Friday, June 24, 2011

The Point of Everything

Try to answer each of the following questions in five words or less.

1. What is the deepest desire of the human heart?
2. What is the center, the point, the meaning of life?
3. How I can be truly happy?
4. What does it mean to be a woman?
5. What does it mean to be a man?
6. What does God look like?
7. How can we bring about peace in the Middle East?
8. How can we end world hunger?
9. How can we know if there is life after death?
10. What is the greatest of the seven sacraments?

OK, I’ve deceived you. There is a one word answer for each of these above questions, and it’s the same answer for each one. Can you guess it?

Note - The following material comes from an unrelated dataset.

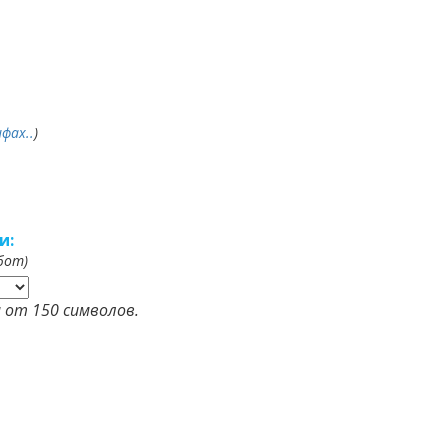
фах..
)
и:
бот)
 от 150 символов.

Some scientists and philosophers have been trying for years to compile one overarching, all encompassing "Theory of Everything." I believe we have it already in our midst. Present in millions of places worldwide, nestled in golden boxes beneath glowing candles that never go out, for two thousand years the secret has been with us; the center, the point of everything, the Answer to our questions. You’ve guessed it… the Eucharist.

“Here is the Church's treasure, the heart of the world, the pledge of the fulfillment for which each man and woman, even unconsciously, yearns.” 


- Pope John Paul II, Ecclesia de Eucharistia, 59

This is the month in which the Church celebrates the Feast of Corpus Christi, the Body of Christ. We’ve been celebrating it for years. We’ve been proclaiming the wonders of the Blessed Sacrament for centuries. We don’t want it to be a secret! It’s the elixir of life, the miracle cure, the fountain of youth! Hmmm, really?

So why don’t people come a’runnin’ to our churches and our adoration chapels? Why aren’t the phones ringing off the hook asking for our daily and Sunday mass schedules? Is it poor marketing skills?

The following was supposedly overheard by a monsignor at a papal mass, who was standing beside our beloved Blessed John Paul II (though it sounds a little pessimistic for him). Watching thousands come to communion in St. Peter’s Square he is supposed to have whispered, “So many coming to communion, so little change.”

Ouch. Oh we of little faith.

I did some calculations in preparing this article and have deduced that since making my first Holy Communion at St. Anne’s Catholic Church in Browns Mills, NJ back in the 1970’s, I have received the Holy Eucharist roughly 4893 times. Wow. At this point I should be the spiritual equivalent of Chuck Norris, with the ability to roundhouse kick any temptation before it even rears its ugly head. Sad to say, most days I feel more like the spiritual equivalent of Napoleon Dynamite.

Nonetheless, the power for transformation remains, and is available at our neighborhood Catholic Church.

You know when you think you have an answer, you say “It’s on the tip of my tongue!” Exactly. In the Eucharist, the Answer to our questions is literally in our hands. The Gift has been given, it’s just that we have yet to fully unwrap it! But the saints and mystics are our examples here, for they are the ones who opened wide the doors to Christ, and He filled them to capacity. Being filled with God is our destiny in fact, for we are all capax dei – “capable of God.” Dr. Peter Kreeft said it well, “Your heart is like an infinitely large hole, and only God is big enough to fill it.” And in the Eucharist He has become just small enough it fill it.

Do we believe this? Do I believe this? Or do I keep trying to stick cheap imitations in the hole in my heart? C.S. Lewis called it the long, sad story of humanity, this attempt at seeking something other than God that will make us happy. The singer-songwriter David Wilcox has a verse that looks at this hollow in our hearts; “There's a hole in the middle of the prettiest life, so the lawyers and the prophets say.
Not your father, nor your mother, nor your lover's ever gonna make it go away.” But God can.

God has designed a way into these foolish hearts of ours. “Do I have to spoon-feed you?” a frustrated teacher might ask a stubborn student. Our God does this with delight. Psalm 81 sings “I, the LORD, am your God, who brought you up from the land of Egypt. Open wide your mouth that I may fill it. But my people did not listen to my words; Israel did not obey me.”

Oh Jesus, Source of Joy, Filler of Hearts, Food of Angels, Drink for the Thirsty. Draw us to you, show us the way to this Table, this Banquet, this Feast of Love. Let us respond in a new way in this month of the Feast of Your Body and Blood, a way of absolute surrender. Give us a hunger in the pit of our stomachs, a yearning for You alone to fill us. For You are “the Church's treasure, the heart of the world, the pledge of the fulfillment for which each man and woman, even unconsciously, yearns.”